VW Introduction To AI For Cybersecurity

Special Price : 880 USD per person

Training Days : 10 Days
Price for group of 4 person or above please contact us.

Course Introduction

This course will guide you through the ML development process and its vital applications in combating cyber threats. We’ll explore the challenges posed by technological advancements, examine AI’s role in spam filtering and email threat detection, and implement key algorithms like decision trees and Naïve Bayes. Additionally, you’ll learn how biometric solutions, such as keystroke dynamics and facial recognition, can enhance user authentication security.

•   AI for Cybersecurity Professionals

    In this module, we will discuss the background of artificial intelligence (AI) and provide a brief overview. Also, in this module and every module, we will take a hands-on approach to learning how to use AI for cybersecurity.

•    Ham or Spam? Detecting Email Cybersecurity Threats with AI

    In this module, we shall discuss the detection of email threats using AI. Also, we will implement hands-on examples of the use of various ML techniques to detect email threats such as perceptron for spam filtering, support vector machine for spam filtering, regression and decision tree algorithms for spam filtering, and the use of Naïve Bayes ML algorithm and natural language processing for spam filtering.
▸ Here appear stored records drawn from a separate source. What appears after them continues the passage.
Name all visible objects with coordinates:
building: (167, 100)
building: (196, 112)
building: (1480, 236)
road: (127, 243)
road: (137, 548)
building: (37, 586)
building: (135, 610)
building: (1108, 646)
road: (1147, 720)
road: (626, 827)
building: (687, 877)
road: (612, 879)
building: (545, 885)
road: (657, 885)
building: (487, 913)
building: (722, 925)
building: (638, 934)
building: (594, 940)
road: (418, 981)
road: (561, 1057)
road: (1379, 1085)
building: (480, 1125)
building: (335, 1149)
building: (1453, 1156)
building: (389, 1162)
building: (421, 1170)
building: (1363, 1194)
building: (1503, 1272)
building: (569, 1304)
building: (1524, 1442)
   Securing user Authentication

    In this module, we will discuss the background of threats against user authentication. Also, we will explore hands-on implementations of fake login detection analytics using biometrics.
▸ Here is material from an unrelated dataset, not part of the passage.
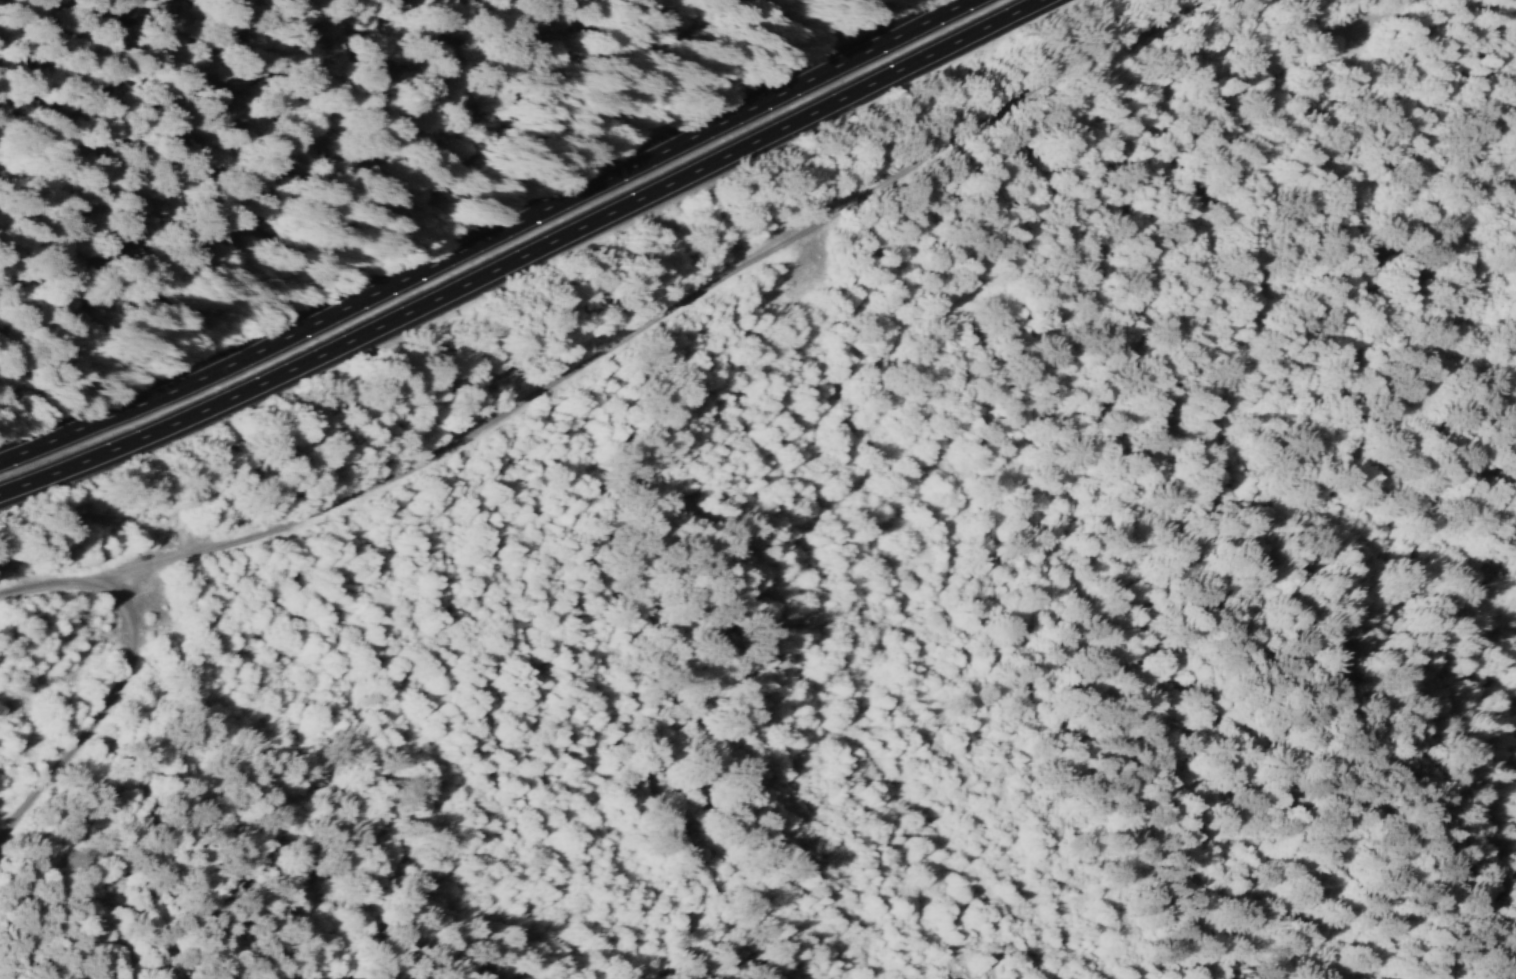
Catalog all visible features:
road: (491, 244)
road: (526, 259)
road: (616, 340)
road: (108, 714)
•      Malware Threats Detection Part 1

    In this module, we will discuss common types of malwares, malware analysis tools, and basic malware analysis processes. Specifically, we will be discussing basic approaches to analyzing Windows-based malware.
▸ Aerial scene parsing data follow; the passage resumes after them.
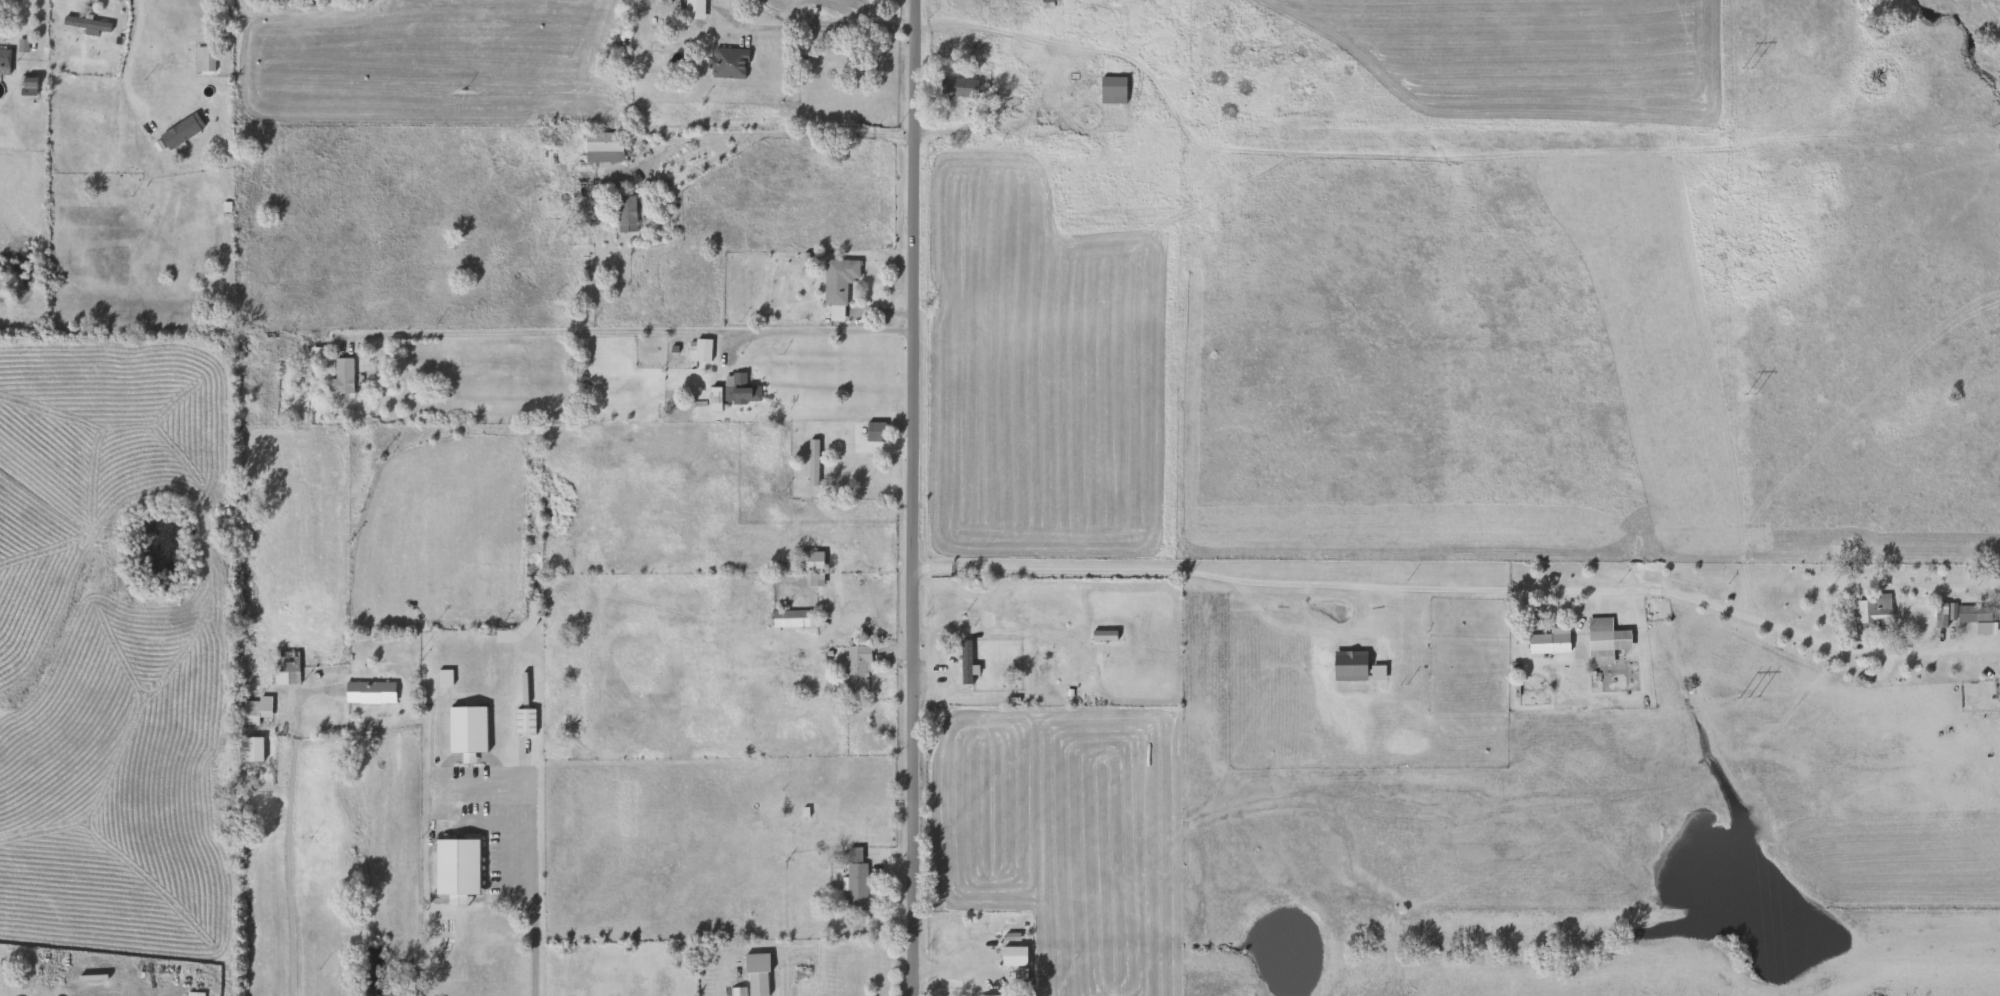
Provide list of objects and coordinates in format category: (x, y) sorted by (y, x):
road: (19, 21)
road: (818, 26)
road: (130, 53)
building: (659, 57)
building: (3, 58)
building: (201, 59)
power tower: (1747, 69)
building: (955, 88)
building: (1109, 90)
building: (1009, 104)
building: (1042, 118)
road: (960, 130)
building: (177, 133)
road: (765, 133)
building: (600, 148)
building: (623, 212)
building: (835, 281)
building: (833, 317)
road: (625, 331)
building: (699, 351)
building: (315, 355)
building: (338, 377)
building: (737, 392)
power tower: (1752, 395)
building: (872, 431)
road: (888, 450)
building: (809, 462)
road: (906, 497)
building: (806, 561)
building: (1980, 573)
road: (1437, 588)
building: (1871, 612)
building: (1974, 613)
building: (790, 618)
building: (1597, 641)
building: (1546, 642)
building: (947, 665)
building: (283, 668)
building: (853, 670)
building: (441, 677)
building: (366, 692)
power tower: (1749, 696)
building: (252, 710)
building: (522, 721)
building: (463, 731)
building: (248, 750)
road: (432, 784)
road: (287, 827)
road: (502, 858)
building: (454, 869)
building: (853, 880)
road: (531, 909)
building: (1010, 955)
building: (987, 995)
•    Malware Threats Detection Part 2

    In this module, we investigate hands-on malware detection implementations, both unsupervised and supervised. Also, we discuss metrics to evaluate the performance of malware detection algorithms.

•    Advanced Malware and Network Anomaly Detection

    Understand various types of malwares and apply foundational analysis techniques to effectively detect and classify them.
Implement advanced machine learning algorithms, including clustering and decision trees, for efficient malware detection.
Explore anomaly detection techniques using botnet data and learn how to analyze network traffic for unusual patterns.

Collaborate and present research findings on current trends in network anomaly detection, enhancing communication and analytical skills.

•   Securing AI and Advanced Topics

    Learn to implement AI-based solutions to detect and prevent credit card fraud in cloud environments.
    Explore the fundamentals of Generative Adversarial Networks and their applications in generating synthetic data.
    Gain hands-on experience with black-box and white-box adversarial attacks to assess and enhance model resilience.
    Master techniques in feature engineering and performance evaluation to optimize AI models for cybersecurity applications.